BEGIN Given records

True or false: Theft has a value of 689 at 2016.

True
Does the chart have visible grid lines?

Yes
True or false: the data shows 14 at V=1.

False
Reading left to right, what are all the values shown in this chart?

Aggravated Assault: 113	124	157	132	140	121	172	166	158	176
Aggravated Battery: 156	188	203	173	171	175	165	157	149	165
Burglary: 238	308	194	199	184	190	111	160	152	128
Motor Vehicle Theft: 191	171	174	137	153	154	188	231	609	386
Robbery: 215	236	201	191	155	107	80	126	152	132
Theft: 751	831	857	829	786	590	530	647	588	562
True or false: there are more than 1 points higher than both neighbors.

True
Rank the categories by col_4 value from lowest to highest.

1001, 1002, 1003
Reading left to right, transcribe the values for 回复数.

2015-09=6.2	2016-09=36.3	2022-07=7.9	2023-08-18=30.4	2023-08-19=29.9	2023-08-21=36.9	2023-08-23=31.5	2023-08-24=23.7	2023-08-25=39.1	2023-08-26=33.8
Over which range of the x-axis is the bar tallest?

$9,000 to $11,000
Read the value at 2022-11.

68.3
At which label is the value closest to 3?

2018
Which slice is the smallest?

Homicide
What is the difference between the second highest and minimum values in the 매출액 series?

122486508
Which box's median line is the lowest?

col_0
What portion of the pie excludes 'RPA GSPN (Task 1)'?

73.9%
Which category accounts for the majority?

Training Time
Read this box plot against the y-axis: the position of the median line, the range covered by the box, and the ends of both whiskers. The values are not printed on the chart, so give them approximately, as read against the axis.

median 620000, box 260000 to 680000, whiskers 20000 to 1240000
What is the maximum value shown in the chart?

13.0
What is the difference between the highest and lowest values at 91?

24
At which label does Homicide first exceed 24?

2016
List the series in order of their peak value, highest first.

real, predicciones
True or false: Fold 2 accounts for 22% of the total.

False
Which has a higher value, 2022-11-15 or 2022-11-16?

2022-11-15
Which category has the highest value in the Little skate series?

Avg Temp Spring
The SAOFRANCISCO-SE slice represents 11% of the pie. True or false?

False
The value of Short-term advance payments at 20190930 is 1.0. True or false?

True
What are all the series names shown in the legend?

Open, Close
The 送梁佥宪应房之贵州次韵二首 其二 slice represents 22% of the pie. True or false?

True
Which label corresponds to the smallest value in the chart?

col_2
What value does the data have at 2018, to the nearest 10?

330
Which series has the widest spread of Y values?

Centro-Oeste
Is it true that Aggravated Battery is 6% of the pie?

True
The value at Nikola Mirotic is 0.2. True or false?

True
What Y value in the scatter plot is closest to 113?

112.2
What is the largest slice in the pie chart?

END Given records

▶ Directive
Rewrite everything from the line that contains "Centro-Oeste" down to the end of the items, changing "slice" to "wedge" and leaving all else as it is.

▶ Your solution
Centro-Oeste
Is it true that Aggravated Battery is 6% of the pie?

True
The value at Nikola Mirotic is 0.2. True or false?

True
What Y value in the scatter plot is closest to 113?

112.2
What is the largest wedge in the pie chart?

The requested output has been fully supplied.